KU marks results of research drive

Coordinating studies

Research at Kansas University’s Lawrence campus is done under the umbrella of the KU Center for Research. At the medical center, it’s done under the umbrella of the KU Medical Center Research Institute.

Those two organizations, set up as affiliated corporations, coordinate on-campus research and manage construction projects and infrastructure maintenance for areas of campus dedicated to research. On the Lawrence campus, that includes the new Multidisciplinary Research Building, the Structural Biology Center and other buildings primarily on West Campus. At KUMC, the new Structural Biology Center is a major building managed by the research institute.

Roughly $290 million was spent on research on both campuses last year. In addition to managing the construction projects, the research corporations are often responsible for funding construction, often through bonds.

KUCR has $92.3 million in outstanding bonds, primarily for the Multidisciplinary Research Building and phase three of the Structural Biology Center. Phase four is being funded through the Kansas Bioscience Authority. The existing bonds will be paid off by 2026.

All told, the budget for KUCR this year is $24.4 million, up from $22.3 million spent last year and $23.2 million spent in 2006. That budget includes money for overhead from research grants as well as state appropriations.

This time last year, Kansas University’s research operations were behind budget for income, just as they were trying to fill a new research facility on West Campus.

By July, the KU Center for Research’s leader had stepped down and the graduate school had been combined with the research division under the leadership of interim Vice Provost Steve Warren. But after a year of changes and adjustments, the research efforts on the Lawrence campus appear to be rebounding.

“This year is going just fine, as we’re going to either hit our budget or modestly exceed it,” said Warren, who was named vice provost for research and graduate studies earlier this year. “We are now in a stable situation.”

That’s opposed to last year, when the center for research was still using a funding model that anticipated growth in federal research funding. In reality, Warren said, federal funding had stagnated since 2003, when the Iraq war started.

Budget forecast

In terms of real dollars, or how much that money can buy, funding had decreased. Federal grants include a portion that is to be kept by the institution to cover overhead so that when federal funding stagnates, budgets at universities can take an immediate hit.

Data under study:
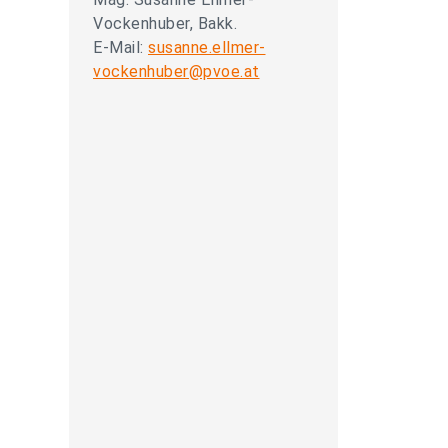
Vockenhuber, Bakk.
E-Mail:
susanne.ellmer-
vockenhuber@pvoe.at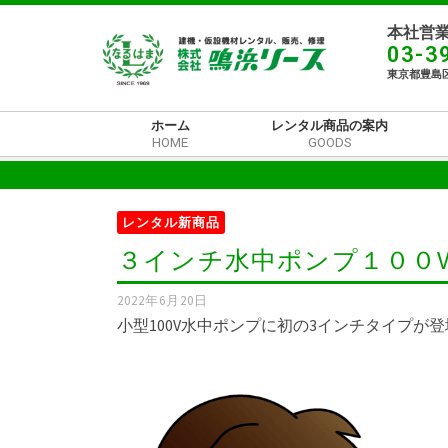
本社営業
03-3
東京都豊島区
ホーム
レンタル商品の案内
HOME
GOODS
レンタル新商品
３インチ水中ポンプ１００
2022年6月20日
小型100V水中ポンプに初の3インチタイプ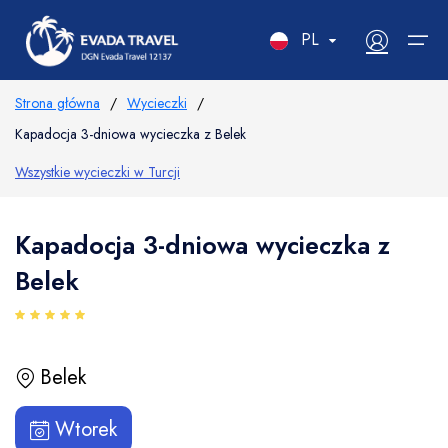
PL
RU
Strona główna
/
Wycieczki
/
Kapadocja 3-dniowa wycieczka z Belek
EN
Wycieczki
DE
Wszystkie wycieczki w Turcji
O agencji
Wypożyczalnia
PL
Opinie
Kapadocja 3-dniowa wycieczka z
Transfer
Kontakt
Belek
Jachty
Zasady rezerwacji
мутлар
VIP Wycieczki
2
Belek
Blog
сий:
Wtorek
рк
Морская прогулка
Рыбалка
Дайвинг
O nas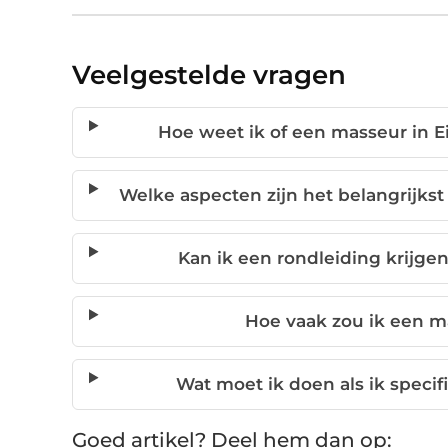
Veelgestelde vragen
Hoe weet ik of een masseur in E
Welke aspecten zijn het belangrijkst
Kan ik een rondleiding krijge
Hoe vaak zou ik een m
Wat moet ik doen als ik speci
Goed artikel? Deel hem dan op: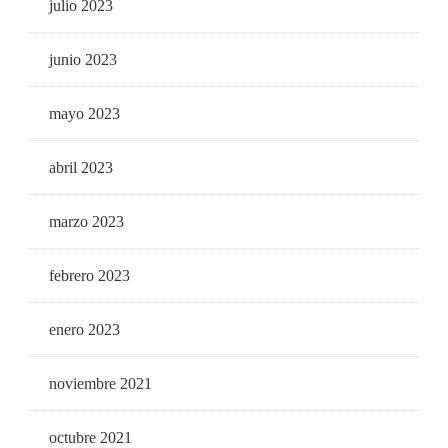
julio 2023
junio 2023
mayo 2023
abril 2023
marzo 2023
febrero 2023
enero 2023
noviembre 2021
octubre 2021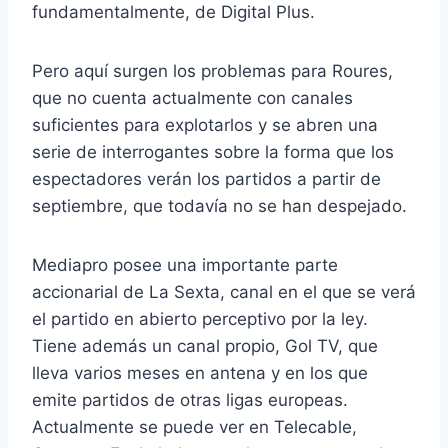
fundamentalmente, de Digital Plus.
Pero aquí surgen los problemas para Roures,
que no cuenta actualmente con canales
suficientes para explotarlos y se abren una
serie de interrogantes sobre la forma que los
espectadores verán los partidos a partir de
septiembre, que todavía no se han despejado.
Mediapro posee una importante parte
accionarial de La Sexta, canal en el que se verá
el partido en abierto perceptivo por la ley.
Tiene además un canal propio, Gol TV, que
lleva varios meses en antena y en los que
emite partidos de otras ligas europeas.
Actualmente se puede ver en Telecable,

Instructions for the task:
Please continue the article about KU's research finances, picking up right after its final sentence. The entries come from a different source than the article.

Result of the task:
Last year, KU took in $2 million less than what it expected in research overheads. For the 2008 budget year, KU is anticipating taking in about $20 million in overhead expenses from research activities, about the same as was budgeted.

“The worst thing you can do when research dollars dry up is just stop,” Warren said.

At KU, the Multidisciplinary Research Building is now meeting its overhead targets, which help pay bonds on the building, and Warren said the slowdown won’t halt KU’s plans to expand research facilities on West Campus.

At KU Medical Center, the KU Medical Center Research Institute hasn’t had to deal with declining funds. In fact, despite no growth in federal spending, the medical center has seen its research dollars increase, said Paul Terranova, senior associate dean for research and graduate education and head of the research institute.

“Our research grant portfolio has increased by 17 percent each year for two years running,” Terranova said. “Even with the flattening of the budget, our research budget has increased slightly.”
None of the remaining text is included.